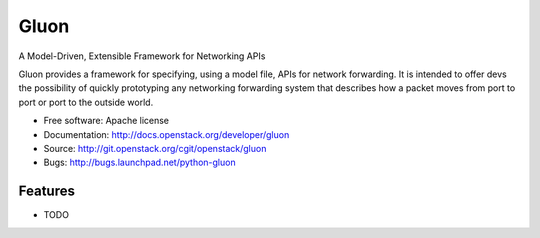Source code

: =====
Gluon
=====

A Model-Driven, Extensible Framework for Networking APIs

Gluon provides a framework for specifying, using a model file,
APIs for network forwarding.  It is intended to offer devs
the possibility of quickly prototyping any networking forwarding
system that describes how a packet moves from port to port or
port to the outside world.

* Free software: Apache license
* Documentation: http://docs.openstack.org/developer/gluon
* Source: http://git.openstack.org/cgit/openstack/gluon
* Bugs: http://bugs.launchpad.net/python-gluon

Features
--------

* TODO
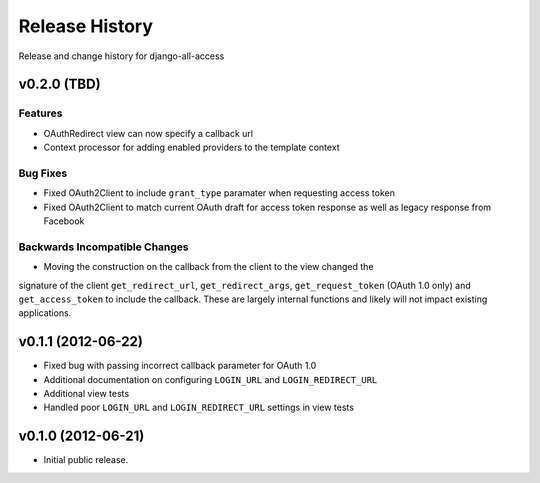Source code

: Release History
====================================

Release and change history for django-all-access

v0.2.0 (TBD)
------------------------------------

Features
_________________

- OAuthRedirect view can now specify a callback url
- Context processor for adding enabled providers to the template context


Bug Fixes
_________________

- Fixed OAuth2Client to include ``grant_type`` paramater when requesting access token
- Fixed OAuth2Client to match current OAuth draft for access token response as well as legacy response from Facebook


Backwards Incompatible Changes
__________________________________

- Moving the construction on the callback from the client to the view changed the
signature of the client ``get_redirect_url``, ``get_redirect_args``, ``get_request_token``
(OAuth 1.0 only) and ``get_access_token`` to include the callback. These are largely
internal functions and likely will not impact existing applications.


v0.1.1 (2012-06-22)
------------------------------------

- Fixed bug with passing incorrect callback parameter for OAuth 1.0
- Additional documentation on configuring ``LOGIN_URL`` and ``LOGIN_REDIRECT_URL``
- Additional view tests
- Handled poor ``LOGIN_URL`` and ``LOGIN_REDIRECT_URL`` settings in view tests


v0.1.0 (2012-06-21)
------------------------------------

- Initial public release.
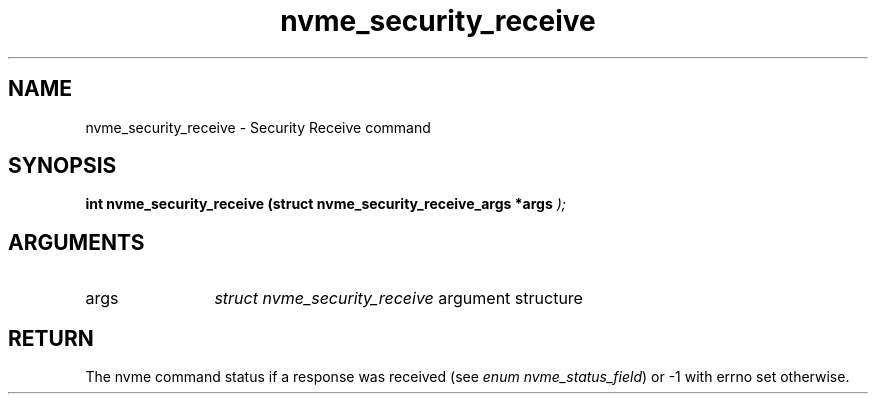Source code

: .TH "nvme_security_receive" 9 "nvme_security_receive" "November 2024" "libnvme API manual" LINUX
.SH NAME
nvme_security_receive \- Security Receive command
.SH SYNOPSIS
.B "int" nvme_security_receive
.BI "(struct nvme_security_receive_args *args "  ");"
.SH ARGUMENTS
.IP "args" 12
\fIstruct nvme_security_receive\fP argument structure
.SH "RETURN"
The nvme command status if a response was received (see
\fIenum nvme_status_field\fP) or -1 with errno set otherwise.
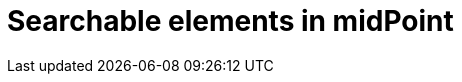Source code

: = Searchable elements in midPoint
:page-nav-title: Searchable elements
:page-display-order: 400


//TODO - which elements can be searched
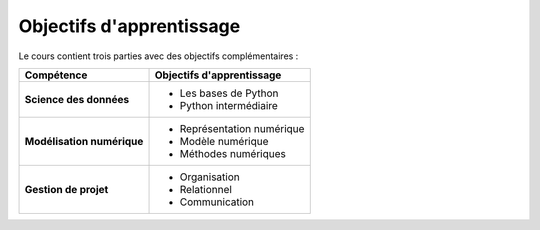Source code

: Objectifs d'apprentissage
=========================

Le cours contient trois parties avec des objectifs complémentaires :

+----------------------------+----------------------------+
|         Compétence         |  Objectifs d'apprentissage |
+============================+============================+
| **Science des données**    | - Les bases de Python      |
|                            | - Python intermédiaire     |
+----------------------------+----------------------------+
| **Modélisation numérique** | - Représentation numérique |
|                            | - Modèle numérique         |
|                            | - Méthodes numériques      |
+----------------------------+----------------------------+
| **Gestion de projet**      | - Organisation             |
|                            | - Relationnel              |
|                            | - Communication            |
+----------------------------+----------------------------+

--

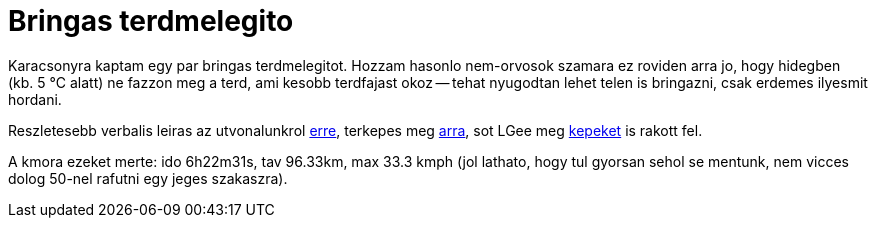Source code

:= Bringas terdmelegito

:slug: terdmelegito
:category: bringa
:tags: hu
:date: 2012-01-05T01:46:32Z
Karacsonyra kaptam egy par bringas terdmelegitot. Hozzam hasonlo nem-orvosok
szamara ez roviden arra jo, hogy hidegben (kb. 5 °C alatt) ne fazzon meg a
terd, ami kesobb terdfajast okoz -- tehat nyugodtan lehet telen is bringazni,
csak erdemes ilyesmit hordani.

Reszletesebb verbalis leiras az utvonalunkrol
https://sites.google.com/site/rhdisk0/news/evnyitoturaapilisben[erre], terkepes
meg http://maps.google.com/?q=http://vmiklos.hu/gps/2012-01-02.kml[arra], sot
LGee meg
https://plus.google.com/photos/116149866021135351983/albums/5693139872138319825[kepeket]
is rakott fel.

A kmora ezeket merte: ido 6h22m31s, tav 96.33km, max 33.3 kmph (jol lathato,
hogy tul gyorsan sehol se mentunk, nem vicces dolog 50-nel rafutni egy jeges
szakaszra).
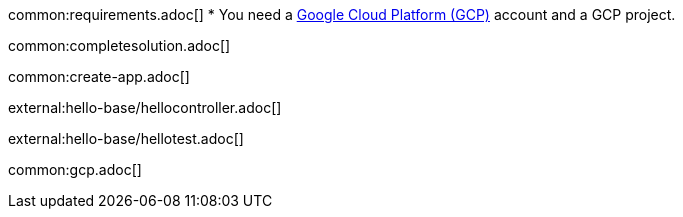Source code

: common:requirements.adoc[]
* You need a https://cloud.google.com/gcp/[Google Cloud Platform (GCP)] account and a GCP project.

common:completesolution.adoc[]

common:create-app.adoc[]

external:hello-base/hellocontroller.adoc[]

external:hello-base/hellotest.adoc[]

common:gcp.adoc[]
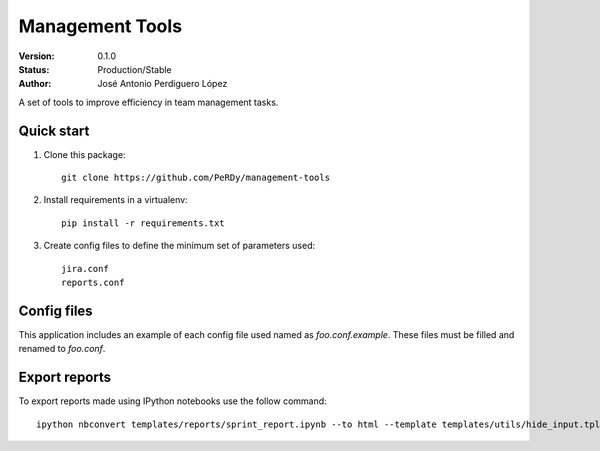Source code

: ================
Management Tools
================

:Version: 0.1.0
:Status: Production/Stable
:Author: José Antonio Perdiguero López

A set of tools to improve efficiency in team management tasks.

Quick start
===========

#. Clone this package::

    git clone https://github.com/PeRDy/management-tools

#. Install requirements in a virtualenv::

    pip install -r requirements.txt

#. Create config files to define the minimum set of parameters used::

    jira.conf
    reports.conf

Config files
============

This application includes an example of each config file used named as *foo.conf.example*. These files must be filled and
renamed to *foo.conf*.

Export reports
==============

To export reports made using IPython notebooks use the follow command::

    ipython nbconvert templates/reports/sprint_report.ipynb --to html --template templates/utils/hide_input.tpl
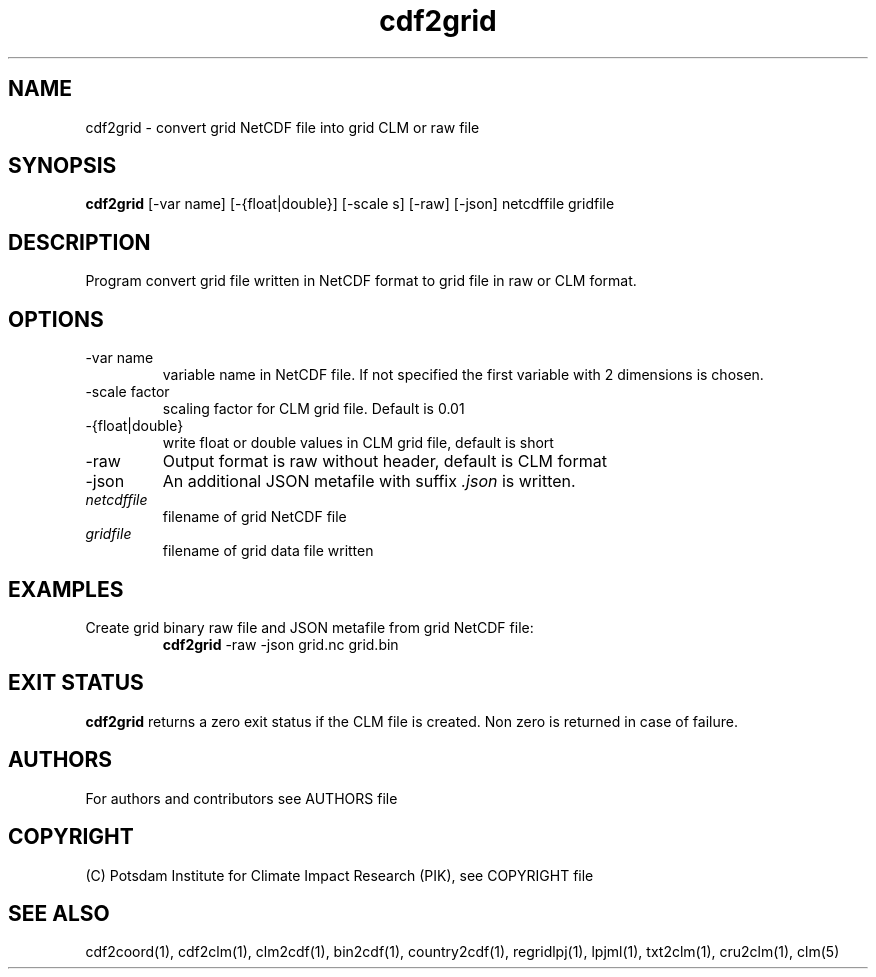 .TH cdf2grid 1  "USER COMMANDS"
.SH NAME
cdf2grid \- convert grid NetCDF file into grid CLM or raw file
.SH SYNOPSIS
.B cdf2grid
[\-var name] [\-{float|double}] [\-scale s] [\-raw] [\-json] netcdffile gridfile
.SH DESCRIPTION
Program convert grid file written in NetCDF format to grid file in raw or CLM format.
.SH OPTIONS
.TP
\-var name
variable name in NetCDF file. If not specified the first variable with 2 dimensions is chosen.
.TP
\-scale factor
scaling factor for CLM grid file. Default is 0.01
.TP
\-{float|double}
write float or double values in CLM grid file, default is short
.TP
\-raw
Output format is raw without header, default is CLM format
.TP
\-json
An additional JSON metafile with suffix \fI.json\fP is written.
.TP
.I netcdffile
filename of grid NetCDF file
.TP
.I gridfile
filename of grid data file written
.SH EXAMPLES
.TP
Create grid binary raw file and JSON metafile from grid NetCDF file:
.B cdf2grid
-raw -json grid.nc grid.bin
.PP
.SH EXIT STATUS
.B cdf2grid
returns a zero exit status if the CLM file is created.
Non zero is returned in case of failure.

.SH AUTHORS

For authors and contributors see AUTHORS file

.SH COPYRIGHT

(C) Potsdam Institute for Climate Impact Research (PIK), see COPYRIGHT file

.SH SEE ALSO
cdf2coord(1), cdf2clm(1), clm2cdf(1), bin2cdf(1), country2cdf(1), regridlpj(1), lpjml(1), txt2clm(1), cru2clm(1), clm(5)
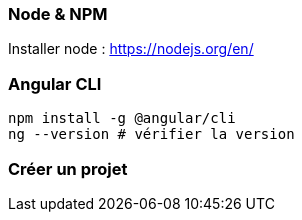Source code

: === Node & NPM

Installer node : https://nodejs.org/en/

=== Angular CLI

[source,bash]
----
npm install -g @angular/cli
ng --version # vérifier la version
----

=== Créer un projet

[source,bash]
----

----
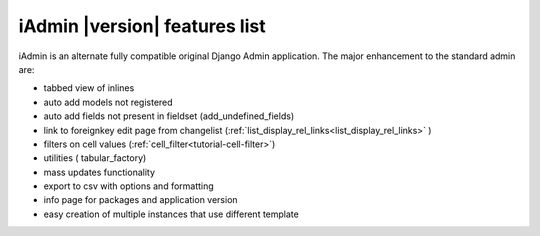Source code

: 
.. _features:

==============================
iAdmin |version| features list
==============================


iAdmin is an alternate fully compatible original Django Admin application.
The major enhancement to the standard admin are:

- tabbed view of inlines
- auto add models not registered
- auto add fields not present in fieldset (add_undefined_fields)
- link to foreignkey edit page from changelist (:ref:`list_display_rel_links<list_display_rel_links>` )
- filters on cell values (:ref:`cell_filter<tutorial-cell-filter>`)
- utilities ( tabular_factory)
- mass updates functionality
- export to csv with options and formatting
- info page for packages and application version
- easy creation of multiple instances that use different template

---

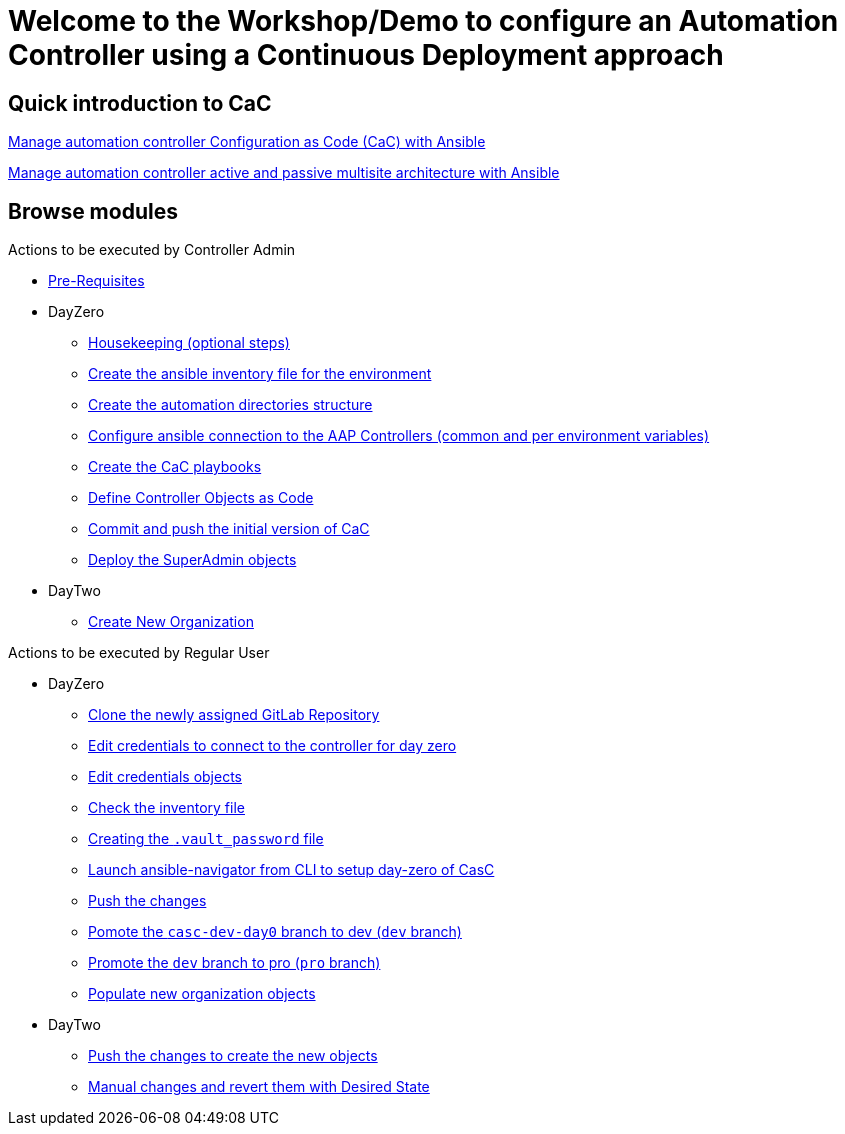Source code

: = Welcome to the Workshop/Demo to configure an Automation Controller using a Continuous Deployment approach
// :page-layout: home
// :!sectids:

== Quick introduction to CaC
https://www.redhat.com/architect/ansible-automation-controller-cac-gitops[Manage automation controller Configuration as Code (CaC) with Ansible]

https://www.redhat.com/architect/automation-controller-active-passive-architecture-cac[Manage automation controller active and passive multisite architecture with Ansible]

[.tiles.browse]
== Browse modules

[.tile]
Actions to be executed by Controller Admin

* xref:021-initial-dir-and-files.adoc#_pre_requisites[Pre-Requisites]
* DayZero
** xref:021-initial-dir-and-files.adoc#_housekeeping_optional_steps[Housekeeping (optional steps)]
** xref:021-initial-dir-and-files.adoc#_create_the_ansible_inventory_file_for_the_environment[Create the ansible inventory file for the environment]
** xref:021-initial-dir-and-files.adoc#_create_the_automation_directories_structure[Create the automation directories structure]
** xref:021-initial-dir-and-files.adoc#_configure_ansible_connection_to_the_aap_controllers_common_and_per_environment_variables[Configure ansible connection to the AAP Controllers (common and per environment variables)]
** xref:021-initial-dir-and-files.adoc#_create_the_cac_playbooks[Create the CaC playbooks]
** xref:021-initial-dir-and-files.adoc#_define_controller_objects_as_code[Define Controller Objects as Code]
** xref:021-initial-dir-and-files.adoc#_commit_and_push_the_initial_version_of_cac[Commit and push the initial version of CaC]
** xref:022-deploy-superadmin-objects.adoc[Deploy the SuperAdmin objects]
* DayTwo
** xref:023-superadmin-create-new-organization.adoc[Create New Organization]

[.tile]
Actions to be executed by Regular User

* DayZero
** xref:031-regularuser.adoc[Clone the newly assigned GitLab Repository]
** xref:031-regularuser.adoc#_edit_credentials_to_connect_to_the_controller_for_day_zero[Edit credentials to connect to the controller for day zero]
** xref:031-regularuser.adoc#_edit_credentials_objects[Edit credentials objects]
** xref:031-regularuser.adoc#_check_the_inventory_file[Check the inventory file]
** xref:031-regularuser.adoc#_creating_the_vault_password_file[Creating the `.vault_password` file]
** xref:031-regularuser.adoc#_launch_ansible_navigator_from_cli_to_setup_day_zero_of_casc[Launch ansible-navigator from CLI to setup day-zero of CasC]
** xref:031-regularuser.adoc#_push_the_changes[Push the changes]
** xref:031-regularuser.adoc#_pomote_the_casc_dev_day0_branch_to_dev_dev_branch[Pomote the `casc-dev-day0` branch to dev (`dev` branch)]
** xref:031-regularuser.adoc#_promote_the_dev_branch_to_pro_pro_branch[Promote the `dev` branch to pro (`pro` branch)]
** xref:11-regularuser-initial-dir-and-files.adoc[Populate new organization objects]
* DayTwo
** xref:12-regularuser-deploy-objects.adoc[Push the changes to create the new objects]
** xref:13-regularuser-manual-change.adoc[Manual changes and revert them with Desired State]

*Work required*:
All lines of the records above with the word "branch" in them are to be copied.

*Answer to this problem*:
** xref:031-regularuser.adoc#_pomote_the_casc_dev_day0_branch_to_dev_dev_branch[Pomote the `casc-dev-day0` branch to dev (`dev` branch)]
** xref:031-regularuser.adoc#_promote_the_dev_branch_to_pro_pro_branch[Promote the `dev` branch to pro (`pro` branch)]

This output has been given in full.